- Instruction
Write out the records again with "scientific name" swapped for "taxon name" in every line and nothing else changed. Leave the pictures out.

- Listed entries
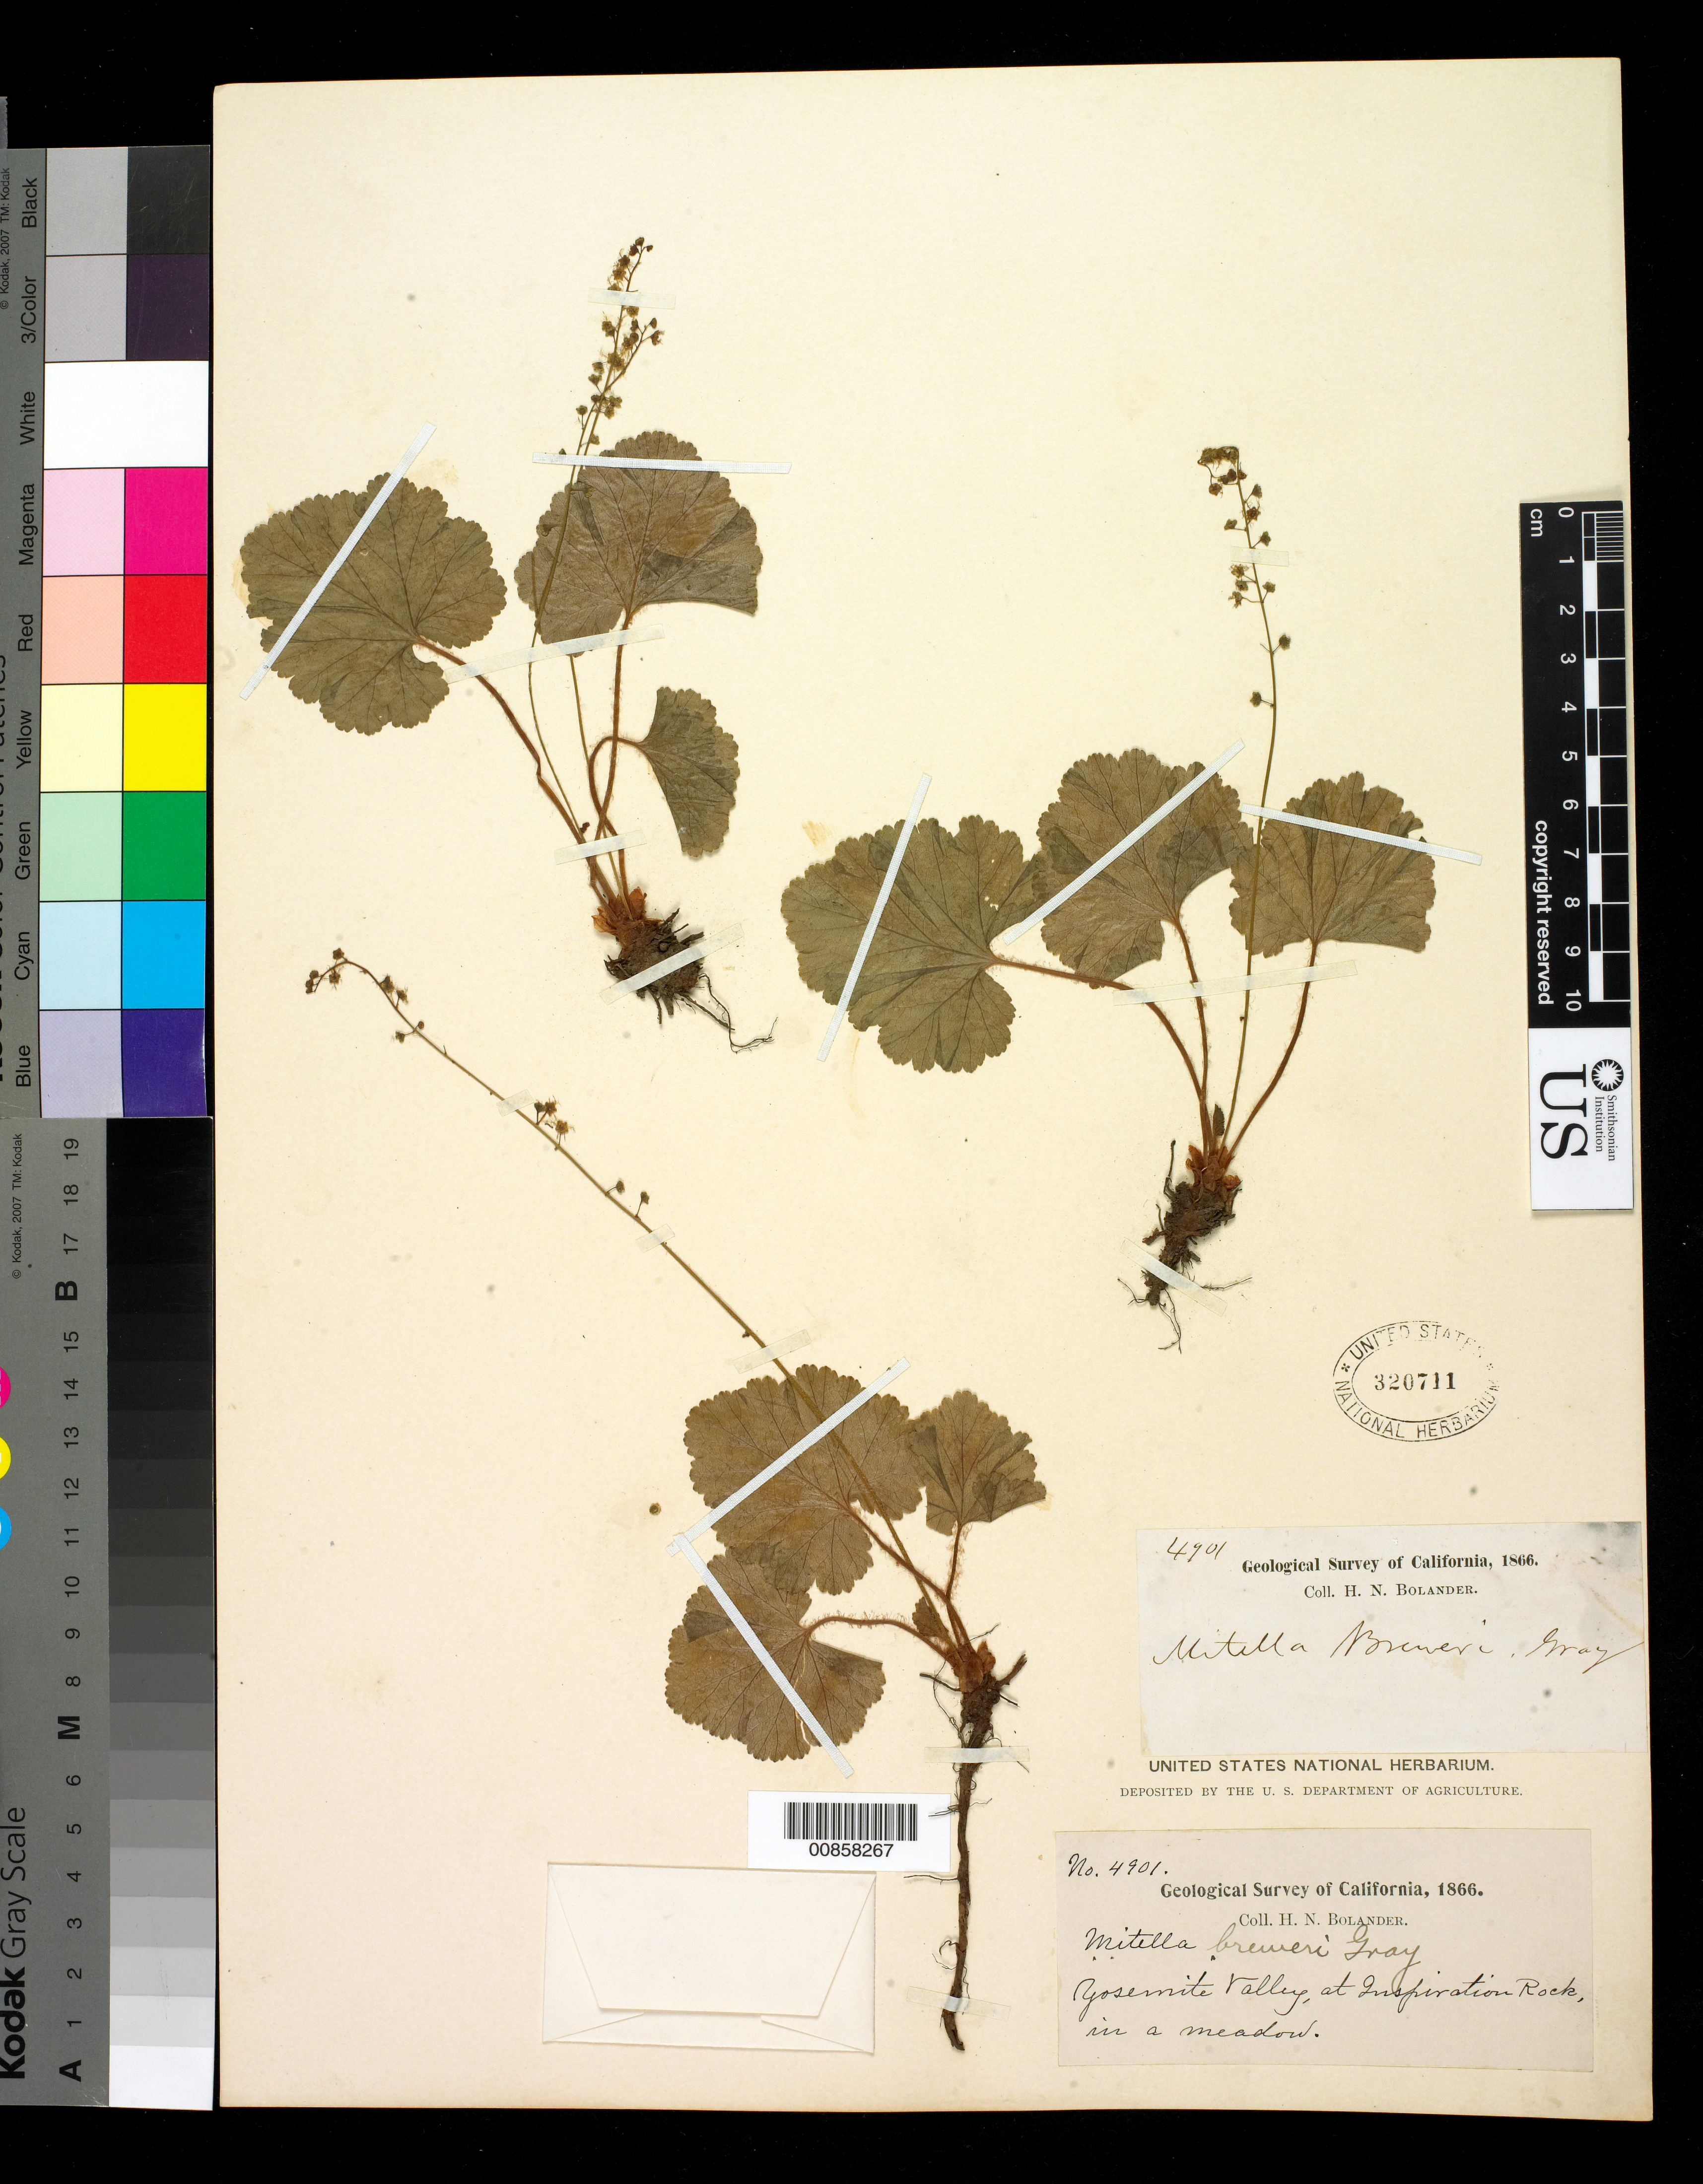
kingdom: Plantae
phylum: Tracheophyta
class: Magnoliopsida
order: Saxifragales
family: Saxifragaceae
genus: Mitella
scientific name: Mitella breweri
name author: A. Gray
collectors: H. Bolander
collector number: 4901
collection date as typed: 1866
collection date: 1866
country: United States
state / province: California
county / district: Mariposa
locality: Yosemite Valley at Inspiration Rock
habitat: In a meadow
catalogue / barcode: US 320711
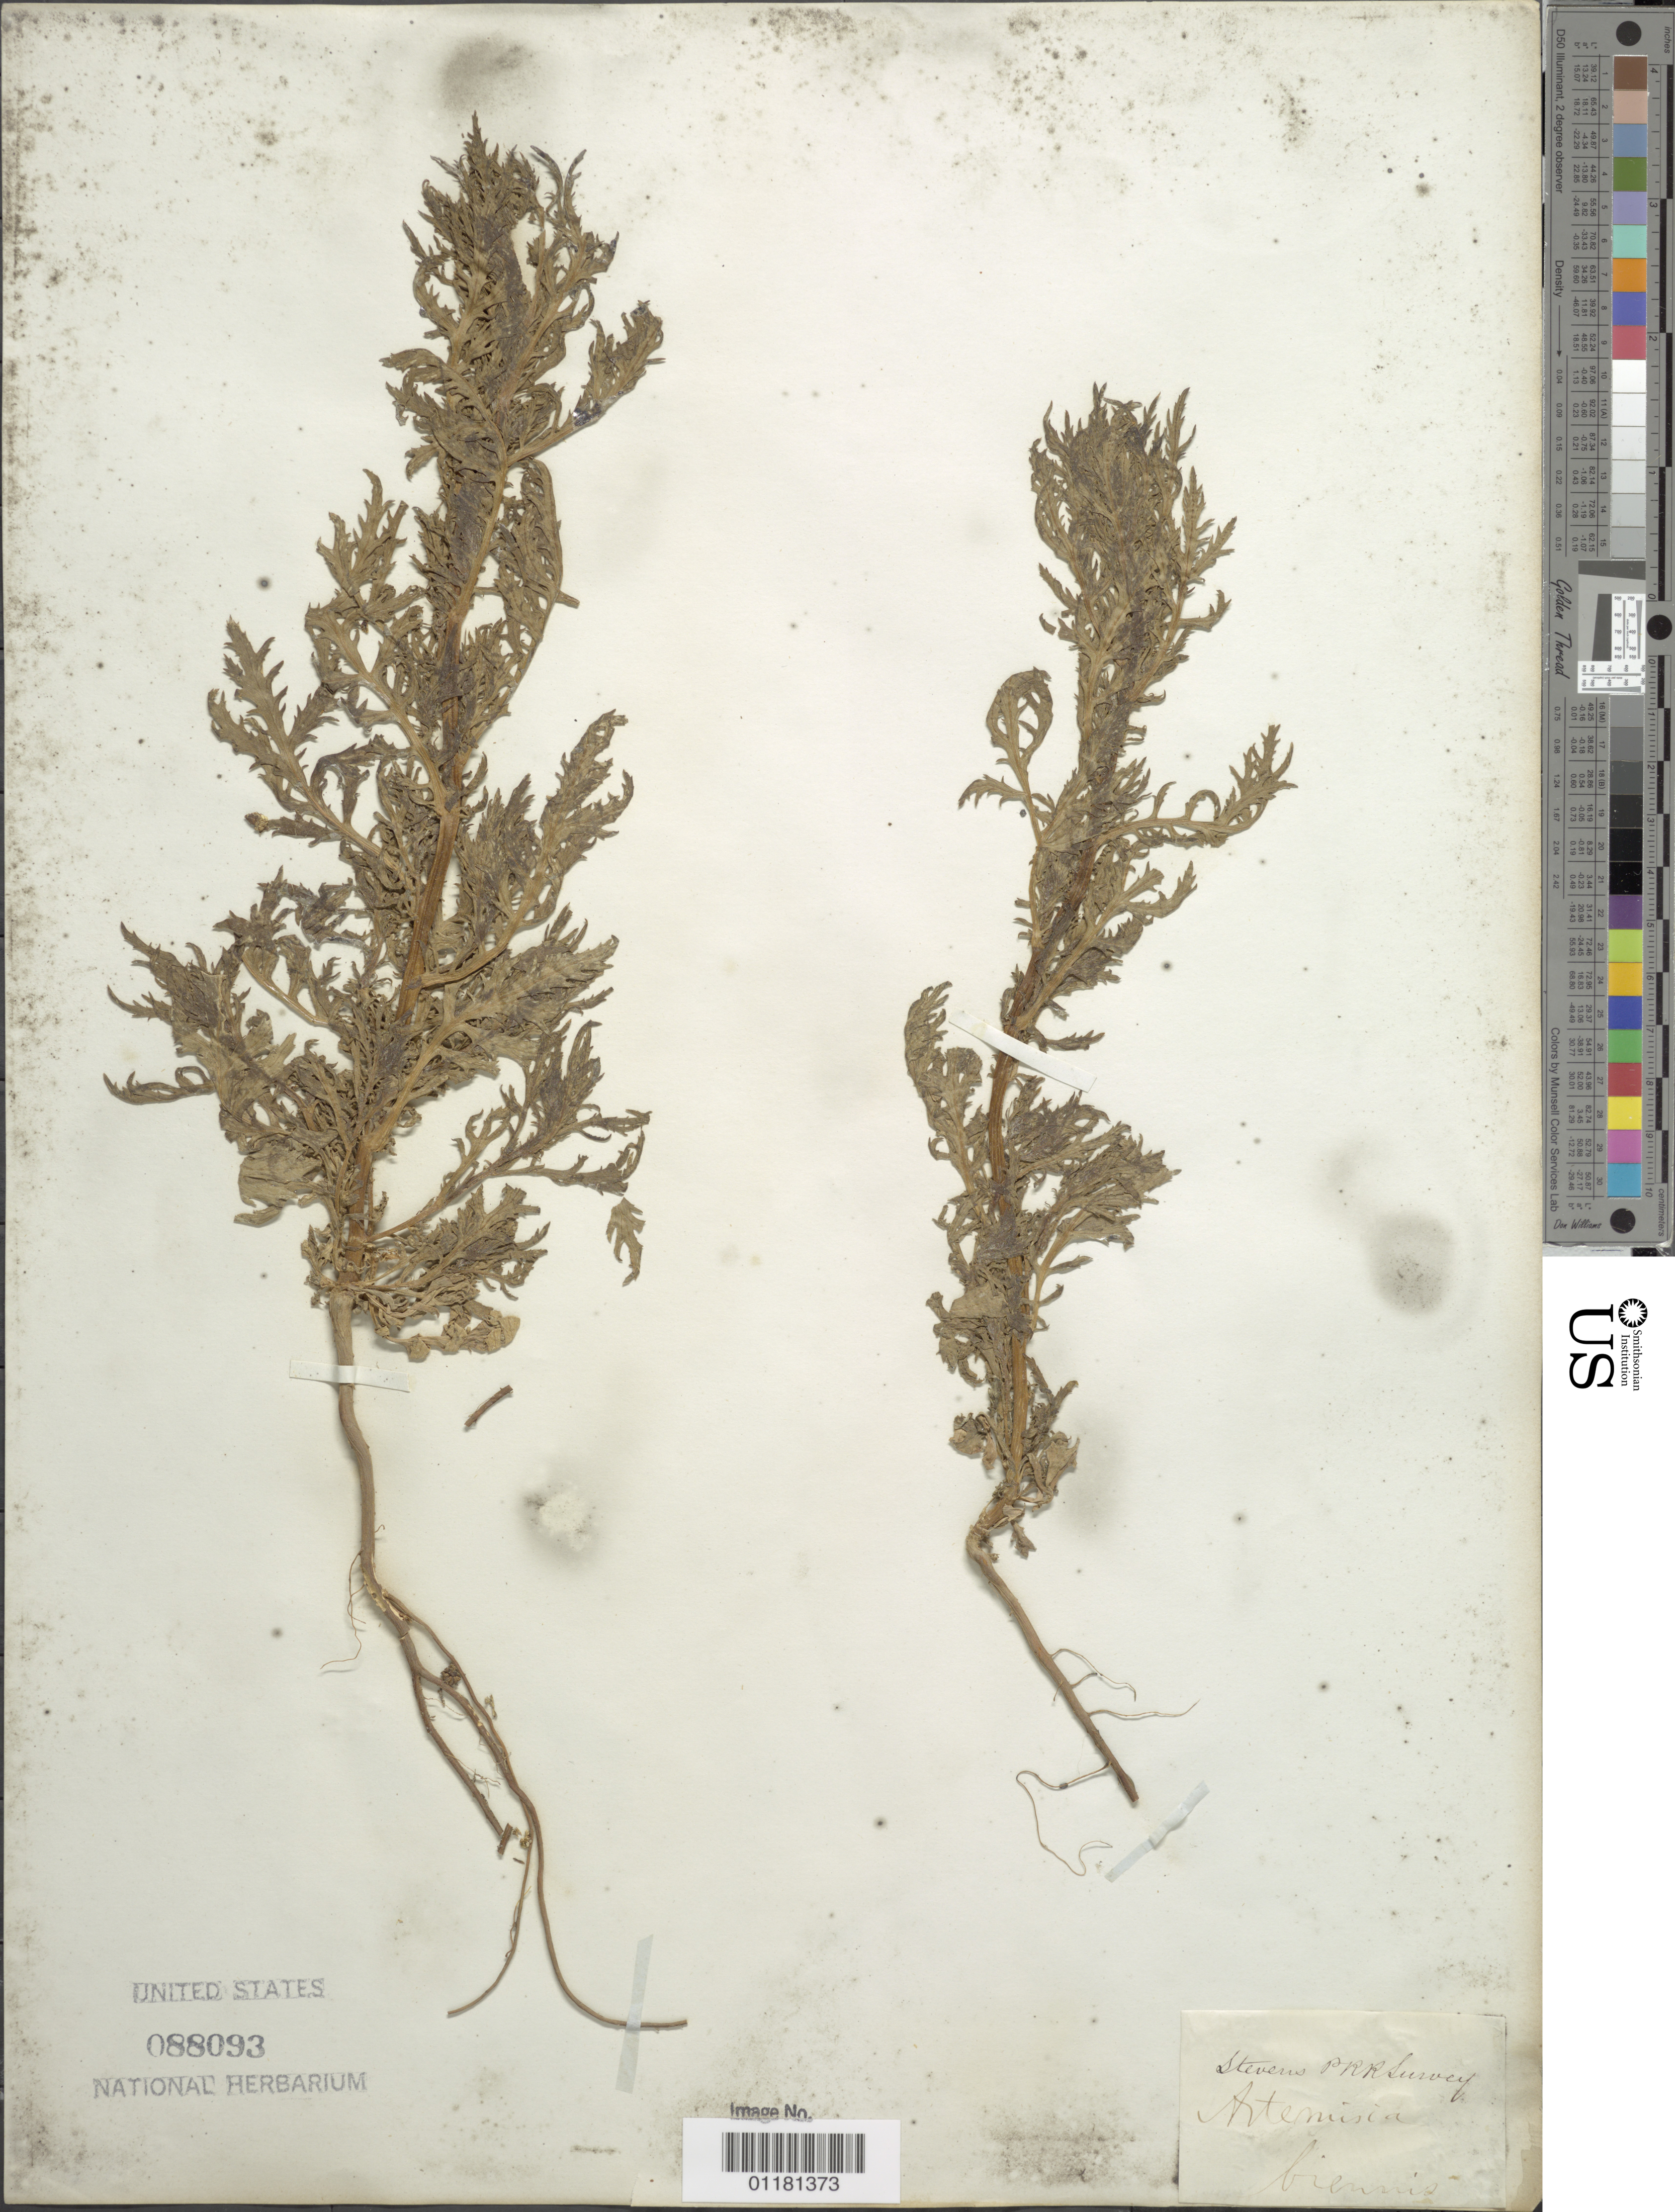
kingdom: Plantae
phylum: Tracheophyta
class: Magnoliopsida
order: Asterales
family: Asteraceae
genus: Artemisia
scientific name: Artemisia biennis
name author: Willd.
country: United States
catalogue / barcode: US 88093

- Solution to the exercise
kingdom: Plantae
phylum: Tracheophyta
class: Magnoliopsida
order: Saxifragales
family: Saxifragaceae
genus: Mitella
taxon name: Mitella breweri
name author: A. Gray
collectors: H. Bolander
collector number: 4901
collection date as typed: 1866
collection date: 1866
country: United States
state / province: California
county / district: Mariposa
locality: Yosemite Valley at Inspiration Rock
habitat: In a meadow
catalogue / barcode: US 320711
kingdom: Plantae
phylum: Tracheophyta
class: Magnoliopsida
order: Asterales
family: Asteraceae
genus: Artemisia
taxon name: Artemisia biennis
name author: Willd.
country: United States
catalogue / barcode: US 88093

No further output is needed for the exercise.